POPCAT, one of the older meme tokens, caused chaos on Hyperliquid, as one whale used it to drain $5M from the liquidity pool. As a result, Hyperliquid closed deposits and withdrawals.
POPCAT, a hot token from the initial meme boom, saw volatile trading in the past day. POPCAT briefly spiked to $0.20, lining up among the day’s top gainers, then crashed back to its usual range of $0.13.
POPCAT spiked and crashed, discovering a deliberate attempt to spoof the price on Hyperliquid, then abandon a $30M long position and causing nearly $5M in losses to the Hyperliquid liquidity pool. | Source: CoingeckoThe token has been sliding in the long term, with long periods of low trading activity. In the past day, though, POPCAT saw its volumes rise by 10X, up to $230M.
POPCAT was traded through multiple wallets
The recent POPCAT activity on Hyperliquid caused an immediate response on centralized markets, including Bybit, Gate, and even Coinbase.
The real activity happened on Hyperliquid, through a series of connected wallets. On-chain analysis showed a multi-hour attack, through multiple addresses, trying to pass the liquidity as organic.
What is even stranger is that the POPCAT whale suffered deliberate losses, but ended up harming the Hyperliquid liquidity pool. The whale lost a $3M long position, but the loss was absorbed by the pool. The whale also deliberately posted POPCAT buying orders at a higher price, then stopped the buying and caused long liquidations for their own position, and for all other traders. The $20M in buying orders were just spoofing high demand, causing a temporary price rally for POPCAT.
At the time of liquidation, the whale’s position had a notional value of up to $30M. The total losses for the Hyperliquid pool, supplied by users and decentralized providers, are as much as $4.9M.
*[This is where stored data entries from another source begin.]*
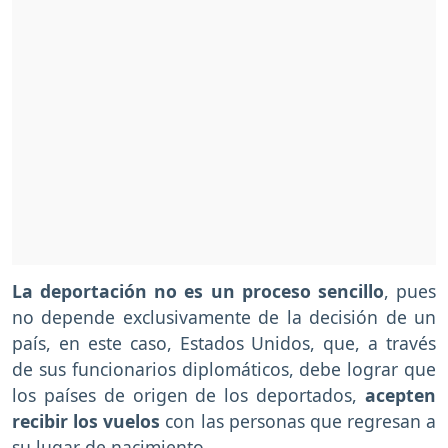
La deportación no es un proceso sencillo
, pues
no depende exclusivamente de la decisión de un
país, en este caso, Estados Unidos, que, a través
de sus funcionarios diplomáticos, debe lograr que
los países de origen de los deportados,
acepten
recibir los vuelos
con las personas que regresan a
su lugar de nacimiento.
POPCAT manipulation was an attack on Hyperliquid
The Hyperliquid price manipulation resembles the previous episode of JellyJelly, which caused total liquidations for its Hyperliquid pool. The problem for these positions is that the liquidity vault ended up holding the position and incurring losses until Hyperliquid liquidated the position manually. The event once again showed that HLP vaults are risky, exposing all liquidity providers to unexpected losses.
The current trading wallets were later linked to a group that swayed the price of TST on Hyperliquid in August. The event shows niche pools on Hyperliquid are at risk of deliberate attacks or aggressive trading. The HLP, which is supposed to serve as a safety net, had trouble absorbing the large positions.
Later, the wallet holder bridged all USDC out of Hyperliquid’s ecosystem.
POPCAT itself was relatively unharmed, but the deliberate spoof trading raised suspicions of a deliberate attack against Hyperliquid. The recent token price action showed Hyperliquid did not fix this bug after the attacks through JellyJelly and TST, potentially exposing other pools to losses.
For traders outside Hyperliquid, POPCAT also caused liquidations. Open interest crashed from over $114M down to $41M, with up to $61.79M in long liquidations. POPCAT was the most liquidated token after BTC and ETH, due to its representation on major centralized markets, showing the Hyperliquid price action spilled over to other POPCAT markets.